Association of histone H1, isolated under native conditions, with the E1 affinity column. Protein from a nucleosome extract (lanes 3 and 4) or nucleosome extract buffer alone (lanes 5 and 6) was loaded onto an E1N (lanes 4 and 6) or a CAT (lanes 3 and 5) affinity column, washed with Ni²⁺ wash buffer supplemented with 8 M urea, and eluted with pH 6.0 lysis buffer. Equal volumes of protein from the columns’ eluates were resolved by SDS-PAGE on a 15% polyacrylamide gel. Resolved proteins were detected by Coomassie brilliant blue staining. Proteins from crude NME and the flowthrough from the NME-loaded E1 column were loaded in lanes 1 and 2, respectively. Protein molecular mass standards (in kilodaltons) were loaded in the far-left lane.

FIG. 5

Coimmunoprecipitation of histone H1 and HPV-11 E1. Nuclear extracts derived from HeLa cells expressing the HPV-11 E1 (vEE1) or adenovirus fiber (2F) protein, each from vaccinia virus, were incubated with (+) or without (−) E1 antiserum (α-E1), anti-H1 antibody (α-H1), and antifiber antibody (α-fiber). Immunoprecipitates were assayed for H1 (A), E1 (B), or fiber (C) by Western blot analysis and enhanced chemiluminescence. The asterisks denote the heavy and light chains of immunoglobulins used in the immunoprecipitations. The band in panel B denoted by the uppermost asterisk is derived from the E1 antiserum and is likely incompletely denatured immunoglobulin. Positions of molecular mass markers (in kilodaltons) are shown on the left.

FIG. 6

Displacement of H1 from HPV-11 DNA by E1. Two hundred nanograms of ³²P-labeled HPV-11 DNA restriction fragments were bound to 200 ng of H1; this was followed by incubation with (+) or without (−) the indicated amounts (in micrograms) of E1N or CAT and, finally, digestion with DNase I. H1-bound restriction fragments were protected from digestion by DNase I; displacement of H1 by E1N is indicated by removal of labeled DNAs by DNase I digestion. The image was generated by PhosphorImager analysis (Molecular Dynamics). (B) Linearized map of HPV-11 DNA restriction fragments A to E. Arrows denote viral protein ORFs.
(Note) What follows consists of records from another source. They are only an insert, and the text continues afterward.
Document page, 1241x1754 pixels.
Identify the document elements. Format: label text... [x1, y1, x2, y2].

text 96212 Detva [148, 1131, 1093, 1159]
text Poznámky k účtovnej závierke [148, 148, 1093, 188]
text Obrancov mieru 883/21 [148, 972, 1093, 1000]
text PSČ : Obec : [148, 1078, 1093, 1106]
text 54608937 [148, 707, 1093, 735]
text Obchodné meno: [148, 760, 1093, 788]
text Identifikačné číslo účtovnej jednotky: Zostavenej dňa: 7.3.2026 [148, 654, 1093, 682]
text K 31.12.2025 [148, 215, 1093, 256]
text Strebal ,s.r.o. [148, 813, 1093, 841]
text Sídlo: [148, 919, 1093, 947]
The noncoding region between the E6 and L1 ORFs is the URR and contains the HPV-11 origin of DNA replication.

FIG. 7

Differential affinities of HPV-11 restriction fragments for binding to histone H1. ³²P-labeled HPV-11 DNA restriction fragments were bound to 200 ng of H1 in the presence (+) or absence (−) of the indicated amounts of salmon sperm DNA (ssDNA) followed by digestion with DNase I. H1-bound restriction fragments were protected from digestion by DNase I; competition for H1 binding by salmon sperm DNA resulted in removal of labeled DNAs by DNase I digestion. Differential affinity for H1 among the restriction fragments is indicated by the differing amount of competition at 60 μg of salmon sperm DNA. HPV DNA restriction fragments are labeled according to the map in Fig. 6B. The image was generated by PhosphorImager analysis (Molecular Dynamics).